Dans ses conclusions, la rapporteuse publique du Conseil d’Etat, Aurélie Bretonneau, assène :

« Nous trouverions paradoxal (…) qu’échappent au droit d’accès des documents dont l’objet est, pour la personne publique, d’octroyer à une autre personne des contreparties de nature à monnayer à un désistement. »

Une décision en faveur de la transparence

La portée de la décision du Conseil d’Etat est, avant tout, symbolique. Le contenu de l’accord avait en effet fuité dans la presse ces dernières années. Mediapart en a publié l’intégralité le 13 janvier. Cette publication aurait pu inciter le Conseil d’Etat à délivrer un non-lieu sur l’affaire en avançant la notion de « diffusion publique ». Or celui-ci rappelle que « l’accès au blog de Mediapart est payant ».

La rapporteuse ironise ensuite sur le fait que « la confidentialité à laquelle semble tenir le ministre est d’ores et déjà mise à mal, et que M. Avrillier dispose d’une voie d’accès facile au document qu’il réclame, quel que soit le sens de [la] décision. Celle-ci n’en revêtira pas moins une certaine importance, car elle sera la première à se prononcer sur le caractère communicable ou non des protocoles transactionnels ».

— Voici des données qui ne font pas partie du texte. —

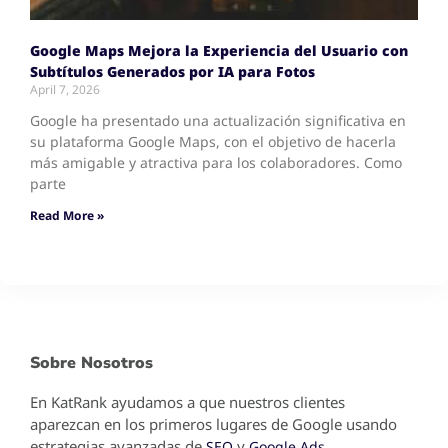
Google Maps Mejora la Experiencia del Usuario con
Subtítulos Generados por IA para Fotos
April 7, 2026
Google ha presentado una actualización significativa en
su plataforma Google Maps, con el objetivo de hacerla
más amigable y atractiva para los colaboradores. Como
parte
Read More »
Sobre Nosotros
En KatRank ayudamos a que nuestros clientes
aparezcan en los primeros lugares de Google usando
estrategias avanzadas de
y
.
SEO
Google Ads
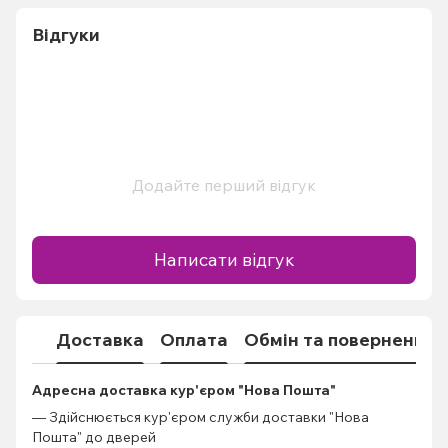
Відгуки
Додайте перший відгук
Написати відгук
Доставка
Оплата
Обмін та повернення
Адресна доставка кур'єром "Нова Пошта"
— Здійснюється кур'єром служби доставки "Нова
Пошта" до дверей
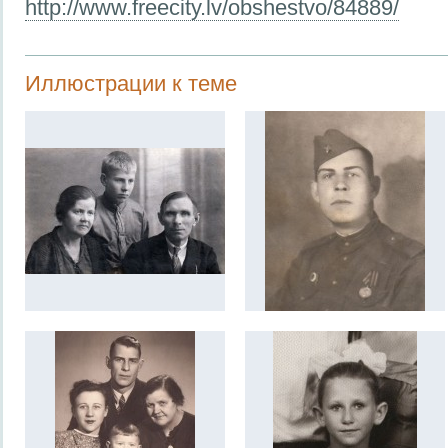
http://www.freecity.lv/obshestvo/84889/
Иллюстрации к теме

La décision du Conseil d’Etat crée ainsi une jurisprudence. En rendant public un accord transactionnel, le Conseil d’Etat envoie un signal fort au pouvoir. Selon Djamila Mrad, docteure en droit public et membre du collectif les Surligneurs, « cette solution a une forme de double effet vertueux. Pour les citoyens, l’accès à l’information à travers la communication de ce type de document participe du souci de la transparence de la vie publique. Ensuite, effet vertueux pour les pouvoirs publics, car rendu public ce document invite politiquement les pouvoirs publics à signer une bonne transaction, car elle sera potentiellement lue par les citoyens qui en auront demandé l’accès ».

L’ex-ministre Macron à l’origine des manœuvres dilatoires

Pour M. Avrillier, c’est bien l’actuel président de la République qui est à l’origine des manœuvres dilatoires confinant l’accord au secret le plus absolu. Car si Emmanuel Macron a quitté son poste de ministre le 30 août 2016 et le pourvoi formulé par Bercy a été déposé trois jours plus tard, le 3 septembre 2016, « la décision avait été prise avant, dans le courant du mois d’août quand il était encore ministre, j’en ai la certitude », affirme Raymond Avrillier.

« Maintenant, il va falloir regarder la légalité de cet accord, poursuit le militant. Il a été signé par M. Macron et Mme Royal [ministre de l’écologie], alors qu’il engage des décisions qui relèvent de la compétence du ministère des finances, alors dirigé par M. Sapin. Je pense que M. Macron était incompétent pour imposer des décisions en matière fiscale. »

M. Avrillier a formulé une nouvelle demande auprès du ministère pour que lui soient communiqués les documents. Contacté par Le Monde, le ministère indique prendre « acte de la décision du Conseil d’Etat et s’y conformera. Les documents demandés seront communiqués dans les jours qui viennent ».